На рассвете мы отправились в путь. Ради того, чтобы нас проводить, проснулась вся деревня. От мала до велика. Когда мы выезжали за ворота, крестьяне опять выстроились в коленопреклонённые ряды, что-то шептали и осеняли колонну знаками. Элотан Толлен пытался задержать меня хотя бы на день, но я был непреклонен. Затем пожурил его немного, когда он попросил взять его с собой. Наказал выполнить просьбу анирана и позаботится о своих людях. И о тех, кто будет искать пристанище.
Мы выехали на тракт и следующие трое суток ехали ни от кого не скрываясь. Когда я объяснил Каталаму, чего хочу добиться, он двумя руками ухватился за мою идею.

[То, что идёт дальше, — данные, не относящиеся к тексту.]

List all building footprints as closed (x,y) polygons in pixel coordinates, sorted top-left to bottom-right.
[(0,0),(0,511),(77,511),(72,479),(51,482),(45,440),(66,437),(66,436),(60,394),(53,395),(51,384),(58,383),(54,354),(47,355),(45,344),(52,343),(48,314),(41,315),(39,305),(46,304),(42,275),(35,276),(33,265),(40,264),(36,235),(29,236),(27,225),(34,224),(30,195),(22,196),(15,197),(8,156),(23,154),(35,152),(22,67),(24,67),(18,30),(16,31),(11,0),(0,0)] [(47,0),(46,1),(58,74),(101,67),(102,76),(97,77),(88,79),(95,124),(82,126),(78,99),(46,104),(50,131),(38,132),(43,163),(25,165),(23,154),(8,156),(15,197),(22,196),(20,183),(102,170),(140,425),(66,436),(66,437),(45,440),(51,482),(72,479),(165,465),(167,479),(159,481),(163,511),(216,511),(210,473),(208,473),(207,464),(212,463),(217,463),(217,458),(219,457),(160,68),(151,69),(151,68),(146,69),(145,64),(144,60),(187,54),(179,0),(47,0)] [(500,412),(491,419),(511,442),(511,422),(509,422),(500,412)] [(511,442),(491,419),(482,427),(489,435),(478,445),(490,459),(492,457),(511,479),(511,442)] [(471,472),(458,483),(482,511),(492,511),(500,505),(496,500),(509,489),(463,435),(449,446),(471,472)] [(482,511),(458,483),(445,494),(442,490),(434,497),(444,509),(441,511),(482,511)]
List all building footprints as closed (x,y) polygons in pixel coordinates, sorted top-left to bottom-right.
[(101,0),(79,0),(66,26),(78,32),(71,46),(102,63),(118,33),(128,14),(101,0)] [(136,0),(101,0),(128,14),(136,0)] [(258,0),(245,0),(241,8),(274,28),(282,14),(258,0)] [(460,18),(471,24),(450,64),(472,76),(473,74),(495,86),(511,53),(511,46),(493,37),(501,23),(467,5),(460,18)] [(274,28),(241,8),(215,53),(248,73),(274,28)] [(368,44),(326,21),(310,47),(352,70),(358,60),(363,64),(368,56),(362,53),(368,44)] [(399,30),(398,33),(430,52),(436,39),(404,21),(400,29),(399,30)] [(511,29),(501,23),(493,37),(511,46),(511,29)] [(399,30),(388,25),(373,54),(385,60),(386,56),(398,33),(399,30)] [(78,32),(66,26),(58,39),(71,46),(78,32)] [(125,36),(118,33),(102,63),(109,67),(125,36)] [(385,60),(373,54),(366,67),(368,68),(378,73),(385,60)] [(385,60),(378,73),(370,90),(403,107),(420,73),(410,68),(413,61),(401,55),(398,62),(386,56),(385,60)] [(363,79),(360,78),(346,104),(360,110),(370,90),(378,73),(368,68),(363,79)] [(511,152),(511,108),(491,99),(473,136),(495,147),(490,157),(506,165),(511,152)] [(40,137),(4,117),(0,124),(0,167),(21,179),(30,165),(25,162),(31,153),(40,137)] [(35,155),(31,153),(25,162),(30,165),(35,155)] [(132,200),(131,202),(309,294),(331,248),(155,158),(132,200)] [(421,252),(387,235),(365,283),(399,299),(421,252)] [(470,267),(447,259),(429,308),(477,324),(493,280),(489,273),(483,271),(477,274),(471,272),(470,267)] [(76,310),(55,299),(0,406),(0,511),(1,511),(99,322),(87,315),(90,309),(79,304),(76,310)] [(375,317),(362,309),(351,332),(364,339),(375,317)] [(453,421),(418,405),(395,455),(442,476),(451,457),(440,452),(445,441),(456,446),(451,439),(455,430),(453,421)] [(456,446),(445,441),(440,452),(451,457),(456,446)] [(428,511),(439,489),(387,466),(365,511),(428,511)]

Начало моей борьбы с догматами церкви и тотальным смирением он всячески поддержал. Он честно признался, что ему самому невыносима всеобщая апатичность. Что народное безволие его тоже беспокоит.
Съезжали с тракта мы лишь под вечер. Когда начинало темнеть, мы вновь обустраивали лагерь и, наконец-то, ни в чём себе не отказывали. Наконец-то у нас было вдоволь воды, пищи и даже дурнопахнущего алкоголя. Хоть Каталам любил приложится к бутылке, как он сам признался, в походе дал зарок ограничивать себя. Из деревни мы увезли целый бочонок крепкого пива, но Каталам позволял себе лишь кружку под вечер. И утром, как он говорил, для аппетита.
По мере приближения к столице, стали появляться живые деревни. Больше никаких пепелищ не встречалось. Мы замечали плотный дым, а затем и сами деревни на небольшом отдалении от тракта. И хоть у нас не было нужды в провианте, я приказывал сворачивать и править обоз прямо к очередному частоколу. В придорожных деревнях всё проходило по шаблону; хоть нас встречали недружелюбно, наставляли острые стрелы и копья, требовали не приближаться, всё разительно менялось, стоило мне показать, кто я есть. Опять начинались вопли, визги, крики. Недоверчивое бормотание, переходящее в радостный плач. И так раз за разом. Я вежливо общался и с крестьянами, и со старостами деревень. Даже с духовными отцами, которые падали в обморок ни чуть не реже, чем рядовые жители. Но когда они приходили в себя, так же желали прикоснуться к посланнику небес.
Эти короткие встречи, митинги в деревнях, где я призывал простой люд не опускать руки и не примиряться с судьбой, оставили в моей душе глубокий след. Я видел, с какой надеждой они на меня смотрят. Видел, что ожидают чуда, слышал мольбы. Я был первым анираном, кого они увидели, и единственным, на кого они возлагали надежды. Хоть я слышал упоминания о триедином Боге, мало кто упоминал короля. Никто не ждал от него помощи. Наоборот: многие не стеснялись выражать недовольство, совершенно не опасаясь Каталама и солдат. Каталам всегда стоял рядом со мной, слышал то, что слышу я, а потому печалился куда сильнее. Как человеку верному присяге, ему было горько видеть негодование крестьян по отношению к королевской власти. И однажды на привале он без обиняков заявил, что согласен со мной. Согласен с тем, что через десять зим всё изменится до неузнаваемости. Изменится потому, что намного раньше произойдёт восстание. И это уже будут не полубезумные фанатики во главе с таким же полубезумным пророком, мечтающим стать правой рукой анирана. Это будет самый настоящий крестьянский бунт, не раз уже случавшийся в истории Астризии. Но закончится этот бунт намного печальнее, потому что бабы больше никого не нарожают. Если человеческие потери будут хотя бы наполовину такими, какими бывали во времена крестьянских восстаний ранее, это будет означать конец государства под названием Астризия.